From the Wilmington StarNews (with minor edits for brevity)
From what you buy online, to how you remember tasks, to when you monitor your doorstep, Amazon is seemingly everywhere. And it appears the company doesn’t want to halt its reach anytime soon.In recent weeks, Amazon has said it will spend billions of dollars in two gigantic acquisitions that, if approved, will broaden its ever growing presence in the lives of consumers.
This time, the company is targeting two areas: health care, through its $3.9 billion buyout of the primary care company One Medical, and the “smart home,” where it plans to expand its already mighty presence through a $1.7 billion merger with iRobot, the maker of the popular robotic Roomba vacuum.
Perhaps unsurprisingly for a company known for its vast collection of consumer information, both mergers have heightened enduring privacy concerns about how Amazon gathers data and what it does with it. The latest line of Roombas, for example, employ sensors that map and remember a home’s floor plan. “It’s acquiring this vast set of data that Roomba collects about people’s homes,” said Ron Knox, an Amazon critic who works for the anti-monopoly
group Institute for Local Self-Reliance.
“Its obvious intent, through all the other products that it sells to consumers, is to be in your home. (And) along with the privacy issues come the antitrust issues, because it’s buying market
share.”
Amazon’s reach goes well beyond that. Some estimates show the retail giant controls roughly 38% of the U.S. ecommerce market, allowing it to gather granular data about the shopping preferences of millions of Americans and more worldwide. Meanwhile, its Echo
devices, which house the voice assistant Alexa, have dominated the U.S. smart speaker market, accounting for roughly 70% of sales, according to estimates by Consumer Intelligence Research Partners.
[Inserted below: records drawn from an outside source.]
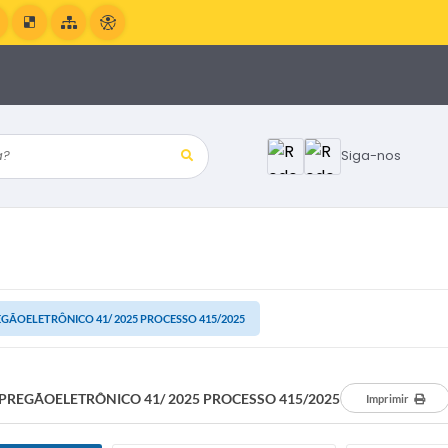
?
Siga-nos
GÃOELETRÔNICO 41/ 2025 PROCESSO 415/2025
PREGÃOELETRÔNICO 41/ 2025 PROCESSO 415/2025
Imprimir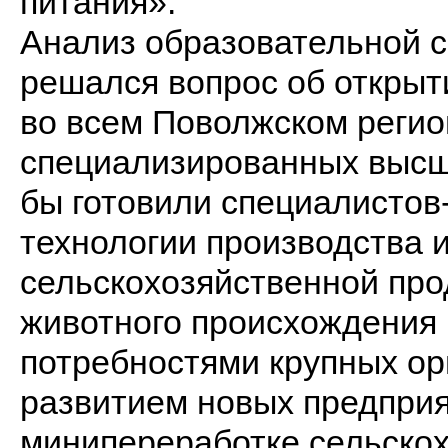
питания».
Анализ образовательной си
решался вопрос об открыти
во всем Поволжском регио
специализированных высш
бы готовили специалисто
технологии производства 
сельскохозяйственной про
животного происхождения .
потребностями крупных ор
развитием новых предприя
минипереработке сельскох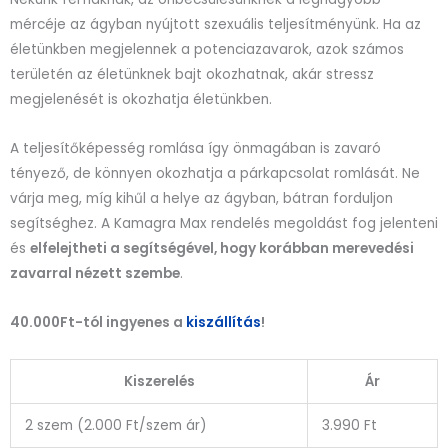
mércéje az ágyban nyújtott szexuális teljesítményünk. Ha az
életünkben megjelennek a potenciazavarok, azok számos
területén az életünknek bajt okozhatnak, akár stressz
megjelenését is okozhatja életünkben.
A teljesítőképesség romlása így önmagában is zavaró
tényező, de könnyen okozhatja a párkapcsolat romlását. Ne
várja meg, míg kihűl a helye az ágyban, bátran forduljon
segítséghez. A Kamagra Max rendelés megoldást fog jelenteni
és
elfelejtheti a segítségével, hogy korábban merevedési
zavarral nézett szembe
.
40.000Ft-tól ingyenes a
kiszállítás
!
Kiszerelés
Ár
2 szem (2.000 Ft/szem ár)
3.990 Ft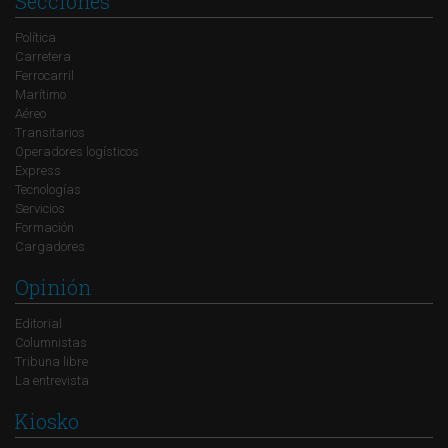
Secciones
Política
Carretera
Ferrocarril
Marítimo
Aéreo
Transitarios
Operadores logísticos
Express
Tecnologías
Servicios
Formación
Cargadores
Opinión
Editorial
Columnistas
Tribuna libre
La entrevista
Kiosko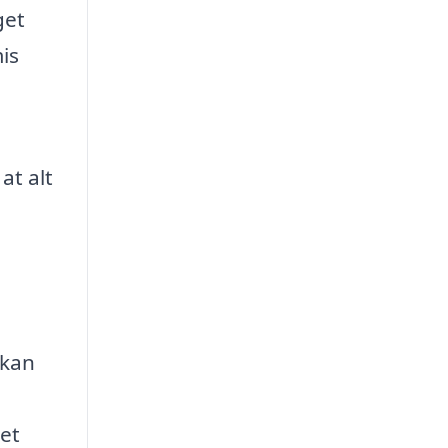
get
is
at alt
 kan
det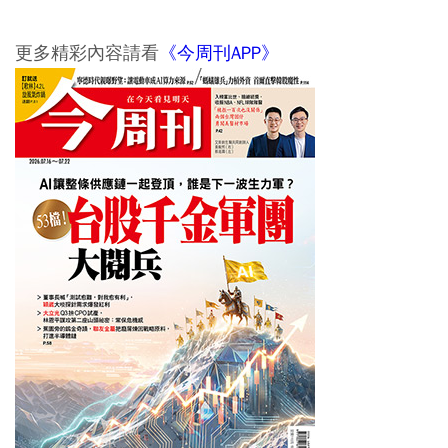
更多精彩內容請看
《今周刊APP》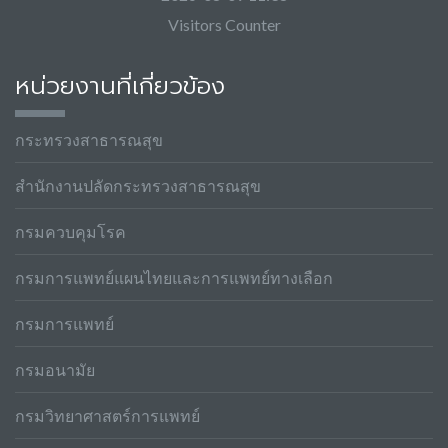
Visitors Counter
หน่วยงานที่เกี่ยวข้อง
กระทรวงสาธารณสุข
สำนักงานปลัดกระทรวงสาธารณสุข
กรมควบคุมโรค
กรมการแพทย์แผนไทยและการแพทย์ทางเลือก
กรมการแพทย์
กรมอนามัย
กรมวิทยาศาสตร์การแพทย์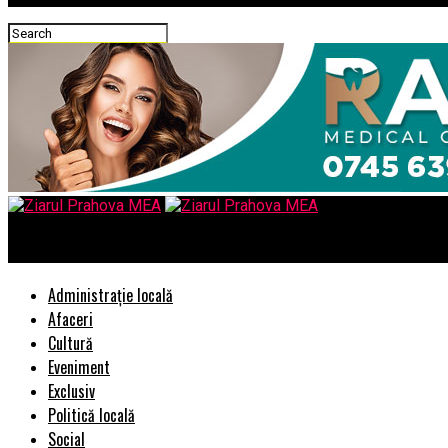
Ziarul Prahova MEA
Administrație locală
Afaceri
Cultură
Eveniment
Exclusiv
Politică locală
Social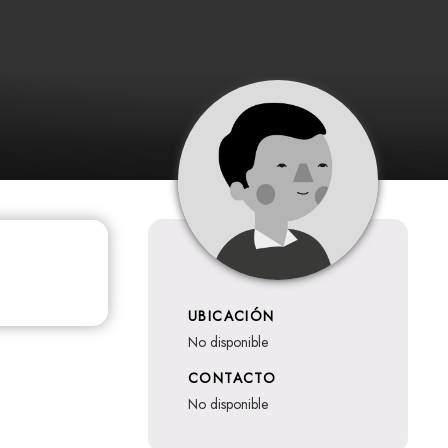
UBICACIÓN
no disponible
CONTACTO
no disponible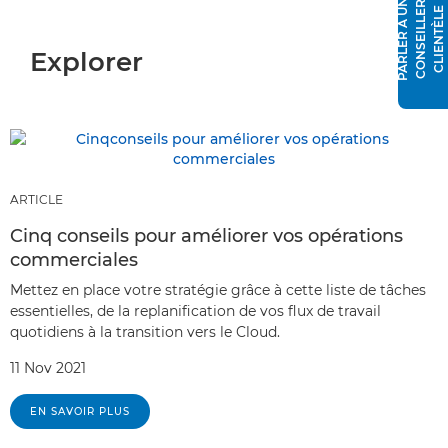
P
A
R
L
E
R
À
N
C
O
N
S
E
I
L
L
E
R
C
L
I
E
N
T
È
L
U
E
Explorer
ARTICLE
Cinq conseils pour améliorer vos opérations
commerciales
Mettez en place votre stratégie grâce à cette liste de tâches
essentielles, de la replanification de vos flux de travail
quotidiens à la transition vers le Cloud.
11 Nov 2021
EN SAVOIR PLUS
Ring, which Amazon purchased in 2018 for $1 billion, monitors doorsteps and helps police track down crime – even when users might not be aware. And at select Amazon stores and Whole Foods, the company is testing a palm-scanning technology that allows customers to pay for items by storing biometric data in the cloud, sparking concerns about risks of a data breach...
Even consumers who actively avoid Amazon are still likely to have little say about how their employers power their computer networks, which Amazon – along with Google – has long dominated through its cloud-computing service AWS.
And Amazon – like any company – aims to grow. In the past few years, the company has purchased the Wi-Fi startup Eero and partnered with the construction company Lennar to offer techpowered houses. With iRobot, it would gain one more building block for the ultimate smart home – and, of course, more
data....
For companies like Amazon, data collection is for more than just data’s sake, noted Kristen Martin, a professor of technology ethics at the University of Notre Dame. “You can almost see them just trying to paint a broader picture of an individual,” Martin said. “It’s about the inferences that they’re able to draw about you
specifically, and then you compared to other people.”
Amazon’s One Medical deal, for instance, has sparked questions about how the company would handle personal health data that would fall into its lap. Lucia Savage, a chief privacy officer at the chronic care provider Omada Health, said that (could allow) One Medical to be able to get data from other arms of Amazon’s business that could help it better profile its patients.
Unlike Meta and Google, whose focus is mainly on selling ads, Amazon might benefit more from collecting data because its primary goal is to sell products, said Alex Harman, director of competition policy at the anti-monopoly group Economic Security Project. “For them, data is all about getting you to buy more and be locked into their stuff."